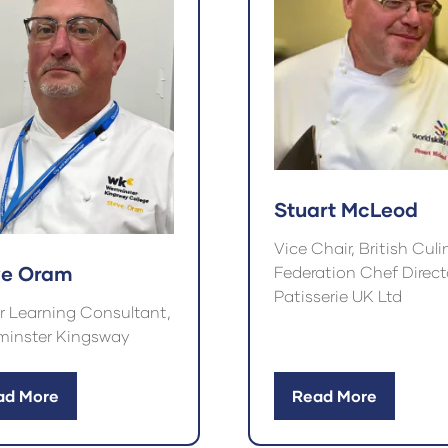
Stuart McLeod
Vice Chair, British Culi
ve Oram
Federation Chef Directo
Patisserie UK Ltd
r Learning Consultant,
inster Kingsway
ad More
Read More
ens
(opens
in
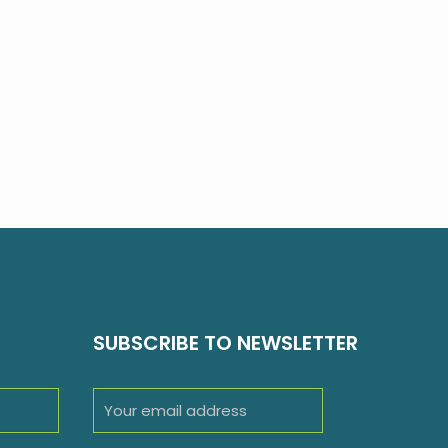
SUBSCRIBE TO NEWSLETTER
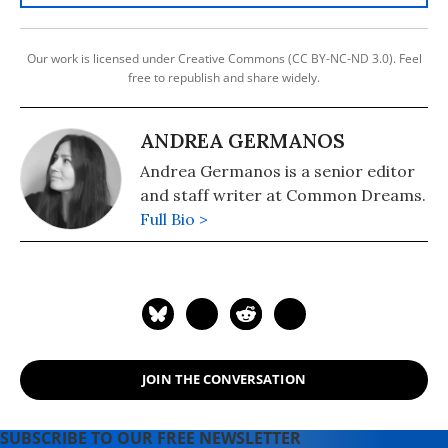
Our work is licensed under Creative Commons (CC BY-NC-ND 3.0). Feel
free to republish and share widely.
ANDREA GERMANOS
Andrea Germanos is a senior editor
and staff writer at Common Dreams.
Full Bio >
JOIN THE CONVERSATION
SUBSCRIBE TO OUR FREE NEWSLETTER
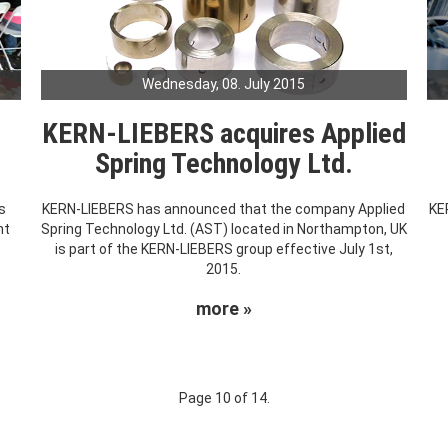
Wednesday, 08. July 2015
KERN-LIEBERS acquires Applied
Spring Technology Ltd.
s
KERN-LIEBERS has announced that the company Applied
KE
nt
Spring Technology Ltd. (AST) located in Northampton, UK
.
is part of the KERN-LIEBERS group effective July 1st,
2015.
more »
Page 10 of 14.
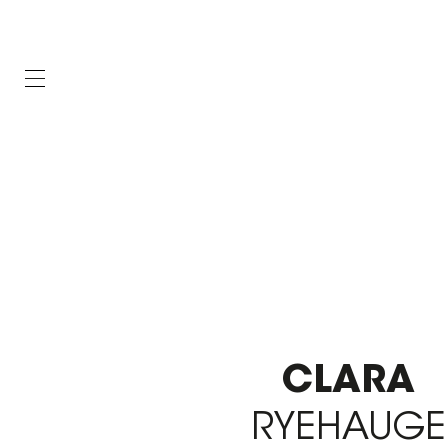
CLARA
RYEHAUGE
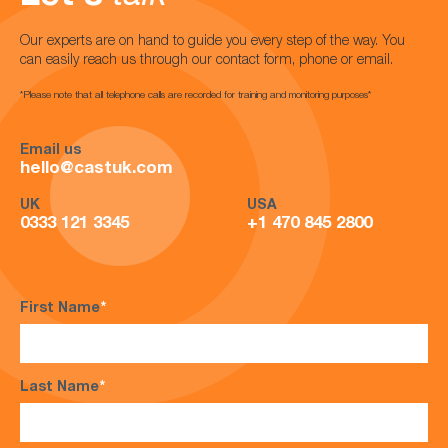
Our experts are on hand to guide you every step of the way. You
can easily reach us through our contact form, phone or email.
*Please note that all telephone calls are recorded for training and monitoring purposes*
Email us
hello@castuk.com
UK
USA
0333 121 3345
+1 470 845 2800
First Name
*
Last Name
*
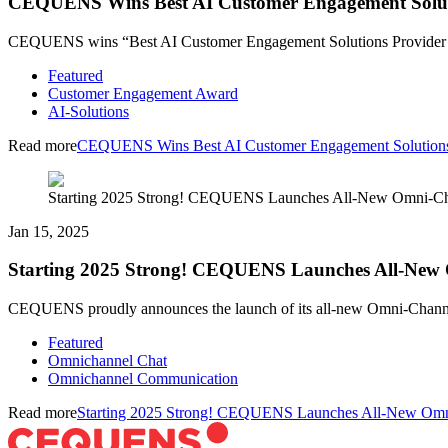
CEQUENS Wins Best AI Customer Engagement Solut
CEQUENS wins “Best AI Customer Engagement Solutions Provider UA
Featured
Customer Engagement Award
AI-Solutions
Read more
CEQUENS Wins Best AI Customer Engagement Solution
Starting 2025 Strong! CEQUENS Launches All-New Omni-Ch
Jan 15, 2025
Starting 2025 Strong! CEQUENS Launches All-New
CEQUENS proudly announces the launch of its all-new Omni-Channel C
Featured
Omnichannel Chat
Omnichannel Communication
Read more
Starting 2025 Strong! CEQUENS Launches All-New Omn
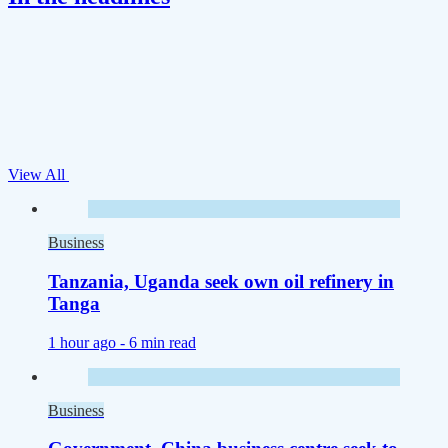
View All
Business
Tanzania, Uganda seek own oil refinery in
Tanga
1 hour ago -
6 min read
Business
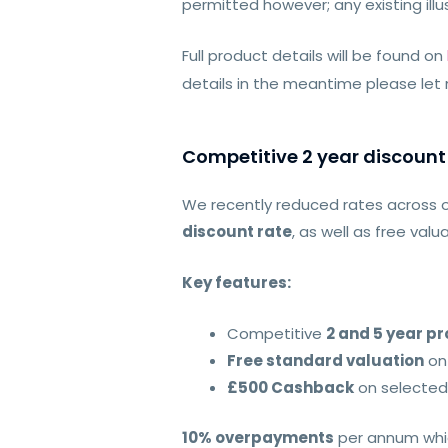
permitted however; any existing illus
Full product details will be found on
details in the meantime please let
Competitive 2 year discount
We recently reduced rates across 
discount rate
, as well as free va
Key features:
Competitive
2 and 5 year p
Free standard valuation
on
£500 Cashback
on selected
10% overpayments
per annum whic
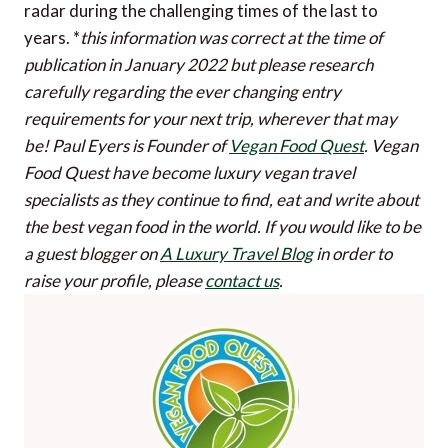
radar during the challenging times of the last to
years. *
this information was correct at the time of
publication in January 2022 but please research
carefully regarding the ever changing entry
requirements for your next trip, wherever that may
be!
Paul Eyers is Founder of
Vegan Food Quest
. Vegan
Food Quest have become luxury vegan travel
specialists as they continue to find, eat and write about
the best vegan food in the world.
If you would like to be
a guest blogger on
A Luxury Travel Blog
in order to
raise your profile, please
contact us
.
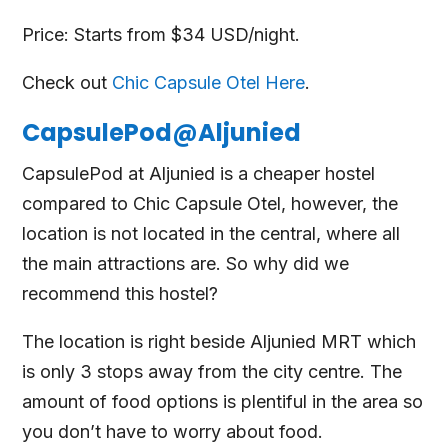
Price: Starts from $34 USD/night.
Check out
Chic Capsule Otel Here
.
CapsulePod@Aljunied
CapsulePod at Aljunied is a cheaper hostel
compared to Chic Capsule Otel, however, the
location is not located in the central, where all
the main attractions are. So why did we
recommend this hostel?
The location is right beside Aljunied MRT which
is only 3 stops away from the city centre. The
amount of food options is plentiful in the area so
you don’t have to worry about food.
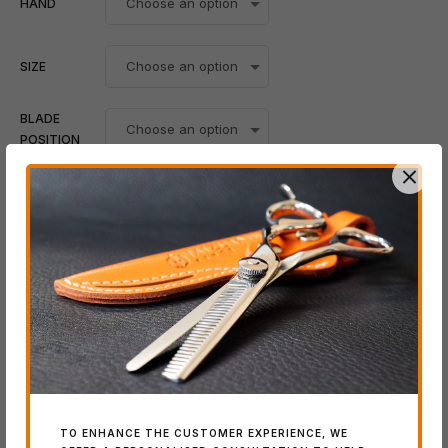
HAND
SIZE
BLADE
POSITION
Add To Cart
-
+
Whatsapp
SKU:
N/A
Category:
BLACK-SMITH Series
Tags:
5.5"
,
6.0"
,
6.5"
,
7.0"
TO ENHANCE THE CUSTOMER EXPERIENCE, WE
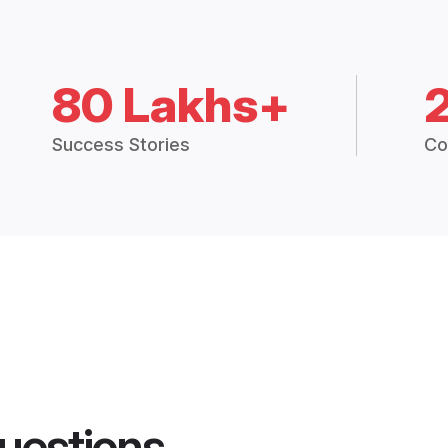
80 Lakhs+
Success Stories
Co
uestions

_Assignment_: Convert every text line in the records above into a Markdown table with the columns Row and Text, numbering the rows in order and skipping blank lines. Leave the pictures out of the table.

_Output of the exercise_:
| Row | Text |
|---|---|
| 1 | Stuart McLeod |
| 2 | Vice Chair, British Culi |
| 3 | ve Oram |
| 4 | Federation Chef Directo |
| 5 | Patisserie UK Ltd |
| 6 | r Learning Consultant, |
| 7 | inster Kingsway |
| 8 | ad More |
| 9 | Read More |
| 10 | ens |
| 11 | (opens |
| 12 | in |
| 13 | SUBSCRIBE TO NEWSLETTER |
| 14 | Our work is licensed under Creative Commons (CC BY-NC-ND 3.0). Feel |
| 15 | free to republish and share widely. |
| 16 | ANDREA GERMANOS |
| 17 | Andrea Germanos is a senior editor |
| 18 | and staff writer at Common Dreams. |
| 19 | Full Bio > |
| 20 | JOIN THE CONVERSATION |
| 21 | SUBSCRIBE TO OUR FREE NEWSLETTER |
| 22 | Wednesday, 08. July 2015 |
| 23 | KERN-LIEBERS acquires Applied |
| 24 | Spring Technology Ltd. |
| 25 | s |
| 26 | KERN-LIEBERS has announced that the company Applied |
| 27 | KE |
| 28 | nt |
| 29 | Spring Technology Ltd. (AST) located in Northampton, UK |
| 30 | . |
| 31 | is part of the KERN-LIEBERS group effective July 1st, |
| 32 | 2015. |
| 33 | more » |
| 34 | Page 10 of 14. |
| 35 | CLARA |
| 36 | RYEHAUGE |
| 37 | Our experts are on hand to guide you every step of the way. You |
| 38 | can easily reach us through our contact form, phone or email. |
| 39 | *Please note that all telephone calls are recorded for training and monitoring purposes* |
| 40 | Email us |
| 41 | hello@castuk.com |
| 42 | UK |
| 43 | USA |
| 44 | 0333 121 3345 |
| 45 | +1 470 845 2800 |
| 46 | First Name |
| 47 | * |
| 48 | Last Name |
| 49 | * |
| 50 | CEQUENS Wins Best AI Customer Engagement Solut |
| 51 | CEQUENS wins “Best AI Customer Engagement Solutions Provider UA |
| 52 | Featured |
| 53 | Customer Engagement Award |
| 54 | AI-Solutions |
| 55 | Read more |
| 56 | CEQUENS Wins Best AI Customer Engagement Solution |
| 57 | Starting 2025 Strong! CEQUENS Launches All-New Omni-Ch |
| 58 | Jan 15, 2025 |
| 59 | Starting 2025 Strong! CEQUENS Launches All-New |
| 60 | CEQUENS proudly announces the launch of its all-new Omni-Channel C |
| 61 | Featured |
| 62 | Omnichannel Chat |
| 63 | Omnichannel Communication |
| 64 | Read more |
| 65 | Starting 2025 Strong! CEQUENS Launches All-New Omn |
| 66 | View All |
| 67 | Business |
| 68 | Tanzania, Uganda seek own oil refinery in |
| 69 | Tanga |
| 70 | 1 hour ago - |
| 71 | 6 min read |
| 72 | Business |
| 73 | permitted however; any existing illus |
| 74 | Full product details will be found on |
| 75 | details in the meantime please let |
| 76 | Competitive 2 year discount |
| 77 | We recently reduced rates across  |
| 78 | discount rate |
| 79 | , as well as free va |
| 80 | Key features: |
| 81 | Competitive |
| 82 | 2 and 5 year p |
| 83 | Free standard valuation |
| 84 | on |
| 85 | £500 Cashback |
| 86 | on selected |
| 87 | 10% overpayments |
| 88 | per annum whic |
| 89 | radar during the challenging times of the last to |
| 90 | years. * |
| 91 | this information was correct at the time of |
| 92 | publication in January 2022 but please research |
| 93 | carefully regarding the ever changing entry |
| 94 | requirements for your next trip, wherever that may |
| 95 | be! |
| 96 | Paul Eyers is Founder of |
| 97 | Vegan Food Quest |
| 98 | . Vegan |
| 99 | Food Quest have become luxury vegan travel |
| 100 | specialists as they continue to find, eat and write about |
| 101 | the best vegan food in the world. |
| 102 | If you would like to be |
| 103 | a guest blogger on |
| 104 | A Luxury Travel Blog |
| 105 | in order to |
| 106 | raise your profile, please |
| 107 | contact us |
| 108 | . |
| 109 | Price: Starts from $34 USD/night. |
| 110 | Check out |
| 111 | Chic Capsule Otel Here |
| 112 | . |
| 113 | CapsulePod@Aljunied |
| 114 | CapsulePod at Aljunied is a cheaper hostel |
| 115 | compared to Chic Capsule Otel, however, the |
| 116 | location is not located in the central, where all |
| 117 | the main attractions are. So why did we |
| 118 | recommend this hostel? |
| 119 | The location is right beside Aljunied MRT which |
| 120 | is only 3 stops away from the city centre. The |
| 121 | amount of food options is plentiful in the area so |
| 122 | you don’t have to worry about food. |
| 123 | HAND |
| 124 | SIZE |
| 125 | BLADE |
| 126 | POSITION |
| 127 | Add To Cart |
| 128 | - |
| 129 | + |
| 130 | Whatsapp |
| 131 | SKU: |
| 132 | N/A |
| 133 | Category: |
| 134 | BLACK-SMITH Series |
| 135 | Tags: |
| 136 | 5.5" |
| 137 | , |
| 138 | 6.0" |
| 139 | , |
| 140 | 6.5" |
| 141 | , |
| 142 | 7.0" |
| 143 | TO ENHANCE THE CUSTOMER EXPERIENCE, WE |
| 144 | 80 Lakhs+ |
| 145 | Success Stories |
| 146 | Co |
| 147 | uestions |